**Directions for this task:**
Answer these questions from the passage on Braxton Bragg:
1. Who was Fort Bragg, California named after?
2. Against whom did he see action before the Mexican War?
3. What did he buy after resigning from the Army in 1856?
━━━━━ Passage provided ━━━━━
(March 22, 1817 – September 27, 1876)
Fort Bragg, California was named after General Braxton Bragg a West Point graduate who rose to be a Lieutenant Colonel in the US Army and later a Commanding General of the Western Division of the Confederate States Army in the American Civil War. General Bragg was a very controversial figure and, believe it or not, he ended up being an inspector of railroads.
His pre-Civil War career was highly distinguished. After seeing action against the Seminoles, he went on to win three brevets in the Mexican War, in which his battery of “flying artillery” revolutionized, in many respects, the battlefield use of that arm. In 1856, as a lieutenant colonel by brevet-in the 3rd Artillery, he resigned from the Army, and bought a Louisiana sugar plantation.
━━━━━ Information provided ━━━━━
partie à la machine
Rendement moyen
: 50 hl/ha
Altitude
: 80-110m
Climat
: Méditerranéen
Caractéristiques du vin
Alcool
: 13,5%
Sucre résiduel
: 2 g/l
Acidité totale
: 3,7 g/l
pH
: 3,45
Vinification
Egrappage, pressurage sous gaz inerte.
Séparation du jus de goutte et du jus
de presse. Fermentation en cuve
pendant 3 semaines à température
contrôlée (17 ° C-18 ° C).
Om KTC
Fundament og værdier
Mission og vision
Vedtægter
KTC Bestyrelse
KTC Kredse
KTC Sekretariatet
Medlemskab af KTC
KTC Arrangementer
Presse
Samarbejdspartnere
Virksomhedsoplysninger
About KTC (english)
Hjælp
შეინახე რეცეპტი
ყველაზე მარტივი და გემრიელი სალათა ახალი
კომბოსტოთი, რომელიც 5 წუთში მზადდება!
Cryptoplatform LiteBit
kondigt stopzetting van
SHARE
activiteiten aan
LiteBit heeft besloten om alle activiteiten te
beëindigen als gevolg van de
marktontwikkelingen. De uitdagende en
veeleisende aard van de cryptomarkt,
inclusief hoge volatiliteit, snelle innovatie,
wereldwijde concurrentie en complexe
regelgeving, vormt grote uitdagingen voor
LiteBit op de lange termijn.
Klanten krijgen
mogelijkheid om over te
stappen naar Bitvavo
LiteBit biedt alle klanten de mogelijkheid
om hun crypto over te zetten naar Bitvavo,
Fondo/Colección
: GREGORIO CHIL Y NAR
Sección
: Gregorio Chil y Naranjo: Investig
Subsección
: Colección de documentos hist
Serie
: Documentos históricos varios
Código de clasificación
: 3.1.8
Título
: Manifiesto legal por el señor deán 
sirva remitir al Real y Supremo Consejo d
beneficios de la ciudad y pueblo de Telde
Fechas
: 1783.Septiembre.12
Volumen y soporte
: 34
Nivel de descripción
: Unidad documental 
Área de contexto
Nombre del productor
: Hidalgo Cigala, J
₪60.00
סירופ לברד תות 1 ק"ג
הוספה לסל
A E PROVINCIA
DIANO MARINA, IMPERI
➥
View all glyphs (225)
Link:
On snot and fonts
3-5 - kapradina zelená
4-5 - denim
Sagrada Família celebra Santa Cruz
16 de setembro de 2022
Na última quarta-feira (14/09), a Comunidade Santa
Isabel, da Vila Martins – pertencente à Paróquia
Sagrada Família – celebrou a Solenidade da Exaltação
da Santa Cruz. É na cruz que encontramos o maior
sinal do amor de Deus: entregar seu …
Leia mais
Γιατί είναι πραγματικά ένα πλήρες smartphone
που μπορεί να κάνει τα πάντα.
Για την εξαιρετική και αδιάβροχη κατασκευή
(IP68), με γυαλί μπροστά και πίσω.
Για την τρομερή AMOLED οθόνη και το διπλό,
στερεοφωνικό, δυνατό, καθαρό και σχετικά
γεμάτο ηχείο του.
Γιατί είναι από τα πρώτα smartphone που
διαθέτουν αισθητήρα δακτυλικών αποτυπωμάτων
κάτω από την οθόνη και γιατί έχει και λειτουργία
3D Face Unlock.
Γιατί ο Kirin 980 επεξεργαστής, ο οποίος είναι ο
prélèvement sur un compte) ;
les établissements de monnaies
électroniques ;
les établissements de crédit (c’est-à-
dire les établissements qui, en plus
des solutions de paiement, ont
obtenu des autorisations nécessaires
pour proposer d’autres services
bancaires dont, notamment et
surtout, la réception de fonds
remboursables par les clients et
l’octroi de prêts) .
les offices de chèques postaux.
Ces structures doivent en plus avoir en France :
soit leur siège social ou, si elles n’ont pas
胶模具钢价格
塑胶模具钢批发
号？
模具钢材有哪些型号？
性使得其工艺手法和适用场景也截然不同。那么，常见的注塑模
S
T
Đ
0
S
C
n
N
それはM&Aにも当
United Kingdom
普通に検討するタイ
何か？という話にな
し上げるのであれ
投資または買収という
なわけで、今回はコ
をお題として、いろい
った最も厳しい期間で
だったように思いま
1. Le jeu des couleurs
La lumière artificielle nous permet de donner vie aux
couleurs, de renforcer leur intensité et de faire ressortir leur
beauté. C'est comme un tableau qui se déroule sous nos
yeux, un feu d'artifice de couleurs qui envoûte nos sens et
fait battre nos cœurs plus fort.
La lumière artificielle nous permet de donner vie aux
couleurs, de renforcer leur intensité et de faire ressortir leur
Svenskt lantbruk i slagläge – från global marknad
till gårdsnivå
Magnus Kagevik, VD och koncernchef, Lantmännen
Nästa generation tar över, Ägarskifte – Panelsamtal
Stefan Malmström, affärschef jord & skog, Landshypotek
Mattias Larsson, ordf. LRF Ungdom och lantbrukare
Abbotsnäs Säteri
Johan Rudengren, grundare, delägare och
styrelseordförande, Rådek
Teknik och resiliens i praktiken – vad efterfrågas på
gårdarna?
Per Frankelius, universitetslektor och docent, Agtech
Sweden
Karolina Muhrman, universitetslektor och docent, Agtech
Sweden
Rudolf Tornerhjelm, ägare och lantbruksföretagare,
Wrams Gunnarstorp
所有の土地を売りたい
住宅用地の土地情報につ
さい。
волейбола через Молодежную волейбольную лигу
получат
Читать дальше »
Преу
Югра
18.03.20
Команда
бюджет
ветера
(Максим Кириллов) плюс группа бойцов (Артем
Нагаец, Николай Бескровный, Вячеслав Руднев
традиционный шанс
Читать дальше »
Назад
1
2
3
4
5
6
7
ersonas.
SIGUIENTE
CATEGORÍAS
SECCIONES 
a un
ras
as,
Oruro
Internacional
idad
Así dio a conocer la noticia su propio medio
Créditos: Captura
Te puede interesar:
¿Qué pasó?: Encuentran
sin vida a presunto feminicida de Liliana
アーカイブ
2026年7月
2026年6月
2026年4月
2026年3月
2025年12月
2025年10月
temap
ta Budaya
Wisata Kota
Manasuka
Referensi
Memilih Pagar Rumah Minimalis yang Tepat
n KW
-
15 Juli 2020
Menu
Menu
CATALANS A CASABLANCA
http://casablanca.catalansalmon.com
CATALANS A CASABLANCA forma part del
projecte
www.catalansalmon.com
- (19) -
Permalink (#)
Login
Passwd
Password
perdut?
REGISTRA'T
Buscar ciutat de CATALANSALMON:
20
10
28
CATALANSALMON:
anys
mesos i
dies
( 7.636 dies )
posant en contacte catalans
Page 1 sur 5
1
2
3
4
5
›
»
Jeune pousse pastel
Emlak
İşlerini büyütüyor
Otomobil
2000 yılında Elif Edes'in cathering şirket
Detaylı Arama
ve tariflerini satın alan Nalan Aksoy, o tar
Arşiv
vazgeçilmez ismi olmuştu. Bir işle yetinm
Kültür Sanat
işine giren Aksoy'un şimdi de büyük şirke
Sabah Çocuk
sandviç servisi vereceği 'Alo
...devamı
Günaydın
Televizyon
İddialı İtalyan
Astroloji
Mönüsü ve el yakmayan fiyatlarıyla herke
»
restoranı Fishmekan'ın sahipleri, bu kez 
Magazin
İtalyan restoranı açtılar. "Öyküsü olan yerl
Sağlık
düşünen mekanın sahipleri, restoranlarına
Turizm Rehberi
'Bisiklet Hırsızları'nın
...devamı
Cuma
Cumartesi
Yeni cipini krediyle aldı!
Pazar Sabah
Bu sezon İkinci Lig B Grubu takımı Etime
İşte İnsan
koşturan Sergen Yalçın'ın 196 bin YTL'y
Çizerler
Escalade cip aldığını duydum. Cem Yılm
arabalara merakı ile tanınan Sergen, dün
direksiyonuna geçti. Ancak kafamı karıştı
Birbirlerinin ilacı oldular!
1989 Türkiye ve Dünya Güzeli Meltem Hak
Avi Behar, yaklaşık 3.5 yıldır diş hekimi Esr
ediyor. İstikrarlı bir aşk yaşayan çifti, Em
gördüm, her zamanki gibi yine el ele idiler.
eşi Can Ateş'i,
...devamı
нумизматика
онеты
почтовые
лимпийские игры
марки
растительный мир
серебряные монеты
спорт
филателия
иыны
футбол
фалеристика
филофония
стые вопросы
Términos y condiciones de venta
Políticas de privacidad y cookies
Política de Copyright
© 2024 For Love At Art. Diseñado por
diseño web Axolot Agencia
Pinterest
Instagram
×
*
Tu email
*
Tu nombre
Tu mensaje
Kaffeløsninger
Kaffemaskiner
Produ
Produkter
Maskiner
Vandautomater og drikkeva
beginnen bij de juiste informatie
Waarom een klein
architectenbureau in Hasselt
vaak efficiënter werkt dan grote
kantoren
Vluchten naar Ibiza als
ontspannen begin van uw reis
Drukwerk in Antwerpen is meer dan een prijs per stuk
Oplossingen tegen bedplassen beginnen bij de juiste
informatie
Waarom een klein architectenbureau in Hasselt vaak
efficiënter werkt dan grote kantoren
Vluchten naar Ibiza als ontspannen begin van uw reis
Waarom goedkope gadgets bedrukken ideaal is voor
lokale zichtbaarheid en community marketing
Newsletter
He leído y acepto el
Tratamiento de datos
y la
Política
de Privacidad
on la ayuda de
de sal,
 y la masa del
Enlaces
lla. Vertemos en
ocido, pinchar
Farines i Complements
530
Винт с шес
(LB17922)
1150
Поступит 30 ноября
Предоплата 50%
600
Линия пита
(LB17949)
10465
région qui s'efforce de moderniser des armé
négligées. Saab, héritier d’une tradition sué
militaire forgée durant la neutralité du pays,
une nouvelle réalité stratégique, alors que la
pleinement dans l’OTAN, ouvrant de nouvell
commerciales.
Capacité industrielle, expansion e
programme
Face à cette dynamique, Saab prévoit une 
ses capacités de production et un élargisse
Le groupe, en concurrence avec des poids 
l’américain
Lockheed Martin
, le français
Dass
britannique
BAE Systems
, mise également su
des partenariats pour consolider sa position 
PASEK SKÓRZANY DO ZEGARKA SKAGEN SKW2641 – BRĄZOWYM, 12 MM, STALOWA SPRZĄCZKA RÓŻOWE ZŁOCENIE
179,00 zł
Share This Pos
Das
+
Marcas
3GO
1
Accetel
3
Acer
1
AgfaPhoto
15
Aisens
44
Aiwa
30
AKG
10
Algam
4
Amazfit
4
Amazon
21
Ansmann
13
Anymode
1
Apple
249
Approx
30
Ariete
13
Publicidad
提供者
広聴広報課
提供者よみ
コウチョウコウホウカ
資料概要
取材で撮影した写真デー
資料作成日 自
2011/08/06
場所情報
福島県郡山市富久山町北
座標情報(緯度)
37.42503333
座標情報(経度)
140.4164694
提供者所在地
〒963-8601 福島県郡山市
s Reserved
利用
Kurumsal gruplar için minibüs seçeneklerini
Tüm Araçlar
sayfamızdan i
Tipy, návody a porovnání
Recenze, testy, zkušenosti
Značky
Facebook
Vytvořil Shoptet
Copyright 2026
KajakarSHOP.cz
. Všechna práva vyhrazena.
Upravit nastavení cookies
━━━━━
**Answer box:**
1. General Braxton Bragg
2. The Seminoles
3. A Louisiana sugar plantation